Hendri Tanggapi Menag Yaqut: Apakah Gonggongan Anjing Panggilan untuk Ibadah?

Hendri Tanggapi Menag Yaqut: Apakah Gonggongan Anjing Panggilan untuk Ibadah?

Gelora Media
facebook twitter whatsapp


GELORA.CO - Pengamat komunikasi politik Hendri Satrio menyoroti pernyataan Menteri Agama (Menag) Yaqut Cholil Qoumas yang terkesan menyamakan suara pelantang di masjid dengan gonggongan anjing.

Pernyataan itu sebelumnya disampaikan Gus Yaqut saat menjelaskan soal aturan penggunaan pengeras suara di masjid dan musala, saat berkunjung ke Pekanbaru, Riau pada Rabu (23/2).

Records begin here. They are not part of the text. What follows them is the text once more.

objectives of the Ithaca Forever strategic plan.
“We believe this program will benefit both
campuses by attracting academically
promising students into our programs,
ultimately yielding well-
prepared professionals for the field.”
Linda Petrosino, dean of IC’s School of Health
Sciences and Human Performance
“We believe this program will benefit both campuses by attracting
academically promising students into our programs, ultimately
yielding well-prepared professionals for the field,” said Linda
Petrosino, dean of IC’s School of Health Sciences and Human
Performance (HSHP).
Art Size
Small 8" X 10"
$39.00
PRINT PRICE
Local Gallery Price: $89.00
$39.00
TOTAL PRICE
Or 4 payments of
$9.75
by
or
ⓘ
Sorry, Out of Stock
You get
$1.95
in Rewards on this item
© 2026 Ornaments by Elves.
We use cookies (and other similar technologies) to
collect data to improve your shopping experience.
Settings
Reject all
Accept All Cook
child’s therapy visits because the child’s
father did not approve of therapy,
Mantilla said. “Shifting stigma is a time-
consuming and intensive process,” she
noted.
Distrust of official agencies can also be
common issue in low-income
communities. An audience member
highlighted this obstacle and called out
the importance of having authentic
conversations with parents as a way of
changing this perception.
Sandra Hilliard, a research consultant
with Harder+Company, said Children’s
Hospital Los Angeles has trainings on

"Saya sampaikan kesedihan saya atas aturan baru yang dikeluarkan Menag Yaqut tentang pengeras suara masjid, apalagi membandingkan suara azan dengan gonggongan anjing," tulis Hendri melalui akunnya di Twitter, Kamis (24/2).

"Kenapa Anda begitu, Pak Menag? Saya doakan, semoga Anda segera menyadari kekeliruan ini!" sambungnya pemilik akun @satriohendri yang telah mengizinkan pendapatnya itu dikutip JPNN.com.

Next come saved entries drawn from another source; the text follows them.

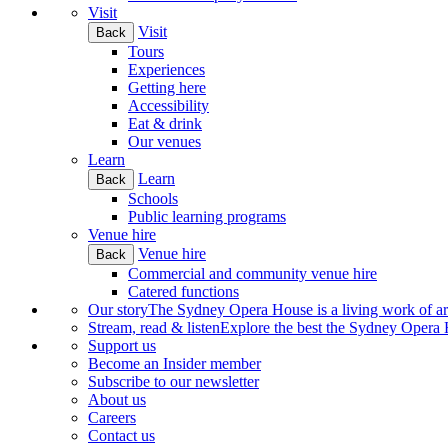
Visit
Visit
Back
Tours
Experiences
Getting here
Accessibility
Eat & drink
Our venues
Learn
Learn
Back
Schools
Public learning programs
Venue hire
Venue hire
Back
Commercial and community venue hire
Catered functions
Our story
The Sydney Opera House is a living work of art.
Stream, read & listen
Explore the best the Sydney Opera H
Support us
Become an Insider member
Subscribe to our newsletter
About us
Careers
Contact us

Dosen di Universitas Paramadina itu juga mengaku sedih mengetahui pemahaman Menag Yaqut tentang toleransi ternyata tipis.

"Toleransi sudah ada sejak dahulu. Alunan suara azan menghiasi kehidupan berbangsa kita, Pak Menag. Aturan ini justru menjauhkan Indonesia dari toleransi beragama yang sudah dibangun sejak Indonesia berdiri," ucapnya.
 
Menurut pendiri lembaga KedaiKOPI itu, azan merupakan panggilan ibadah, sebagai penanda masuk waktu salat bagi umat Islam.

"Apakah ada umat beragama lain yang panggilan untuk ibadahnya menggunakan gonggongan anjing? Menag Yaqut harus paham tentang ini. Sesungguhnya Menteri Yaqut tipis sekali pemahamannya tentang toleransi," ujar Hendri.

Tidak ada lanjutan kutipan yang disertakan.